L’été dernier, on a eu par exemple à Toulouse 71 jours à plus de 30 degrés. Donc, pour les personnes un peu fragiles, ça veut dire ne pas sortir aux heures chaudes de la journée. Pour les sportifs, ça voulait dire des vrais freins sur l’entraînement en extérieur, notamment les sports d’endurance, la course ou le cyclisme. Donc on y est déjà, en fait. Il y a aussi tous les enjeux, par exemple, sur la fiabilité de l’engagement en montagne, toute l’industrie des sports d’hiver qui est directement concernée.

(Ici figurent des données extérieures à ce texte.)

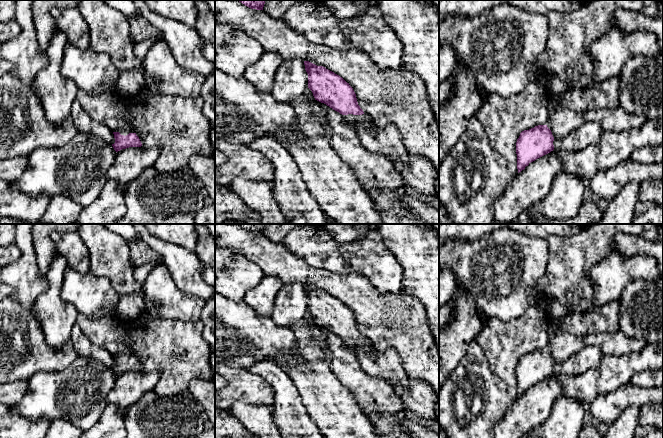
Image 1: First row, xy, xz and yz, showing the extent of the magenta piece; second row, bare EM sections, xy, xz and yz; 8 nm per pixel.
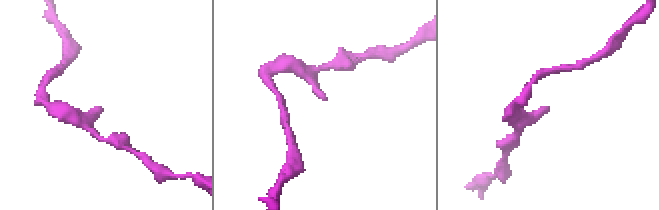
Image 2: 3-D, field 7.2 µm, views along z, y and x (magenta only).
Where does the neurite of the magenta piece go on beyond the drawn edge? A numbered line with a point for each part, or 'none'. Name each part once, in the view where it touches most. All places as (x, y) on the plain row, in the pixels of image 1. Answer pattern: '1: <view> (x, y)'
1: xy (110, 333)

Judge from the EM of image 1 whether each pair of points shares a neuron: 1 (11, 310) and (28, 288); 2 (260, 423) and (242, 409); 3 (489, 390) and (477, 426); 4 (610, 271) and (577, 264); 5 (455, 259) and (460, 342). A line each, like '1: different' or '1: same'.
1: different
2: same
3: same
4: different
5: different

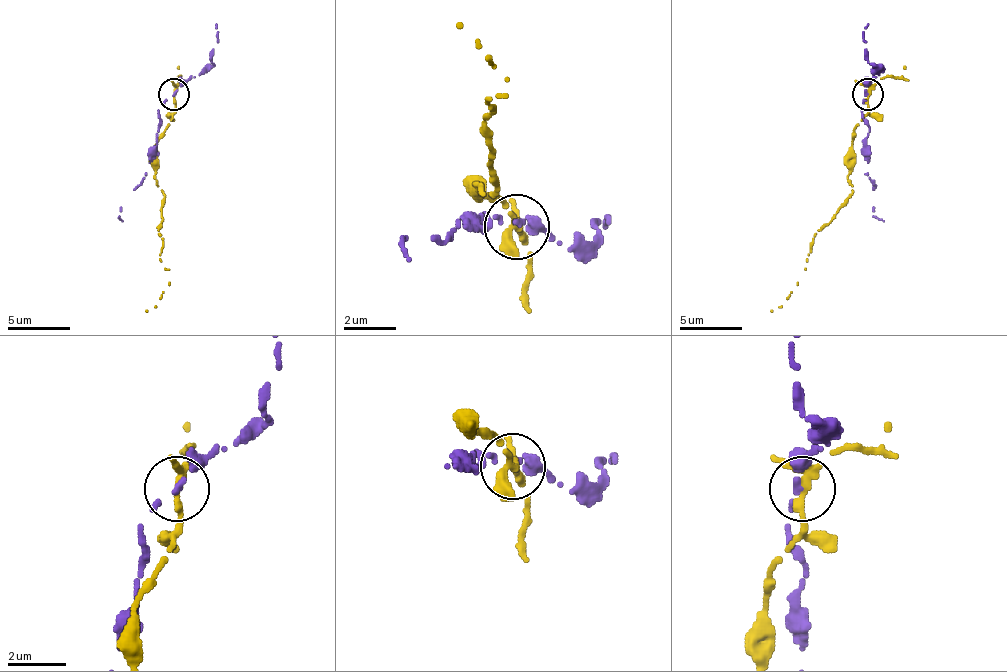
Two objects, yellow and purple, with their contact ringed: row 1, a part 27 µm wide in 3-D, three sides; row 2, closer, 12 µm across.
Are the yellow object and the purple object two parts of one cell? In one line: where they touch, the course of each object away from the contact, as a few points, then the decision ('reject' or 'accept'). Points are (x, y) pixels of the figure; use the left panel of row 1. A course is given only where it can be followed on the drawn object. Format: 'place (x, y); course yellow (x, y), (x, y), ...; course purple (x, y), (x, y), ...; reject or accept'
place (174, 94); course yellow (175, 93), (175, 112), (156, 143), (156, 181), (162, 193), (159, 234), (168, 284), (146, 312); course purple (175, 93), (159, 109), (156, 156), (121, 206), (121, 222); reject

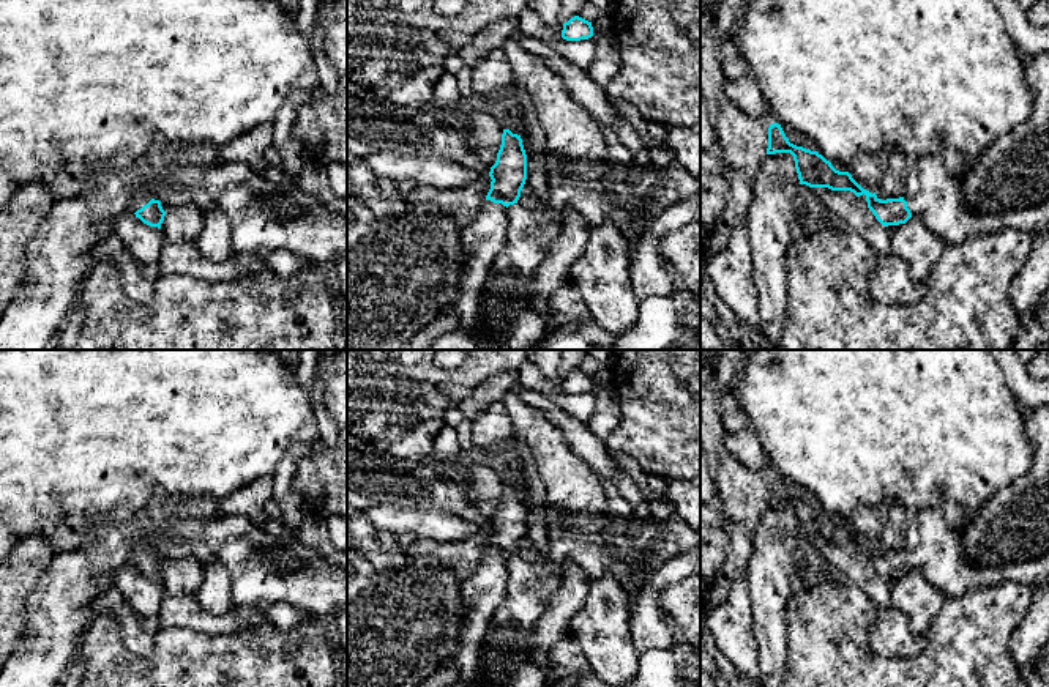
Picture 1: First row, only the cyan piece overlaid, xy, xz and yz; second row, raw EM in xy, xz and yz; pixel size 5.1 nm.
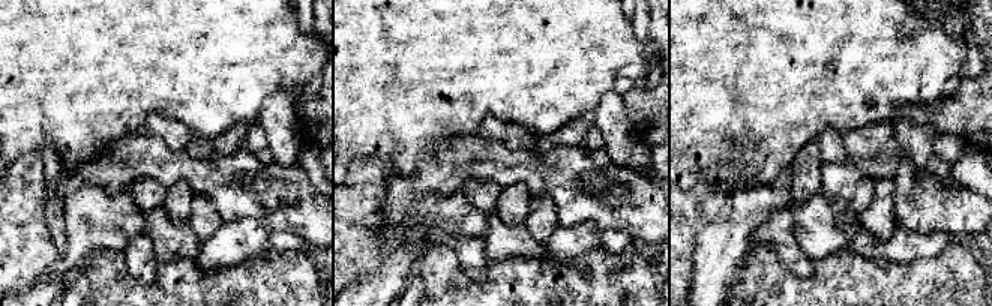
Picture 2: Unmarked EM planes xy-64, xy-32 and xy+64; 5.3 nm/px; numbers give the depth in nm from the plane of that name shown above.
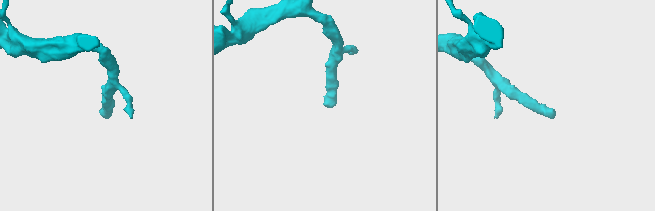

Mais je pense que plus largement, au-delà de ces impacts directs, il y a souvent une prise de conscience de nombreuses personnes qui cherchent à pouvoir concilier leur pratique au quotidien avec un sport qui est beaucoup plus acteur des transformations, qui est plus léger sur son empreinte environnementale. On a vu des réactions multiples et variées, des expressions des uns des autres à des événements sportifs à fort impact carbone. En fait, on voit que la conversation démarre et je pense que cette conversation, elle est importante. Pas les polémiques, mais la conversation de fond sur comment on se projette dans l’avenir, qu’est-ce qu’on transforme, comment on le fait de sorte à ce que ce soit juste, que le partage soit juste. Le sport a une vocation exemplaire. Ça fait partie des valeurs du sport.
On voit que cette « conversation » que vous évoquez, ce dialogue est difficile.
Est-ce qu’il y a un espace pour que l’ensemble des acteurs du sport et de ceux qui observent le sport puissent ensemble évaluer les pratiques, les tendances lourdes des vingt dernières années, leur côté non soutenable sur l’eau, sur les sols, et pas simplement les enjeux d’émissions de gaz à effet de serre ? Un espace pour définir ensemble des stratégies, des scénarios où l’ensemble des acteurs se projettent dans ce que c’est un sport responsable, le construit et ensuite le met en œuvre ? Cet espace-là, à ma connaissance, il n’existe pas.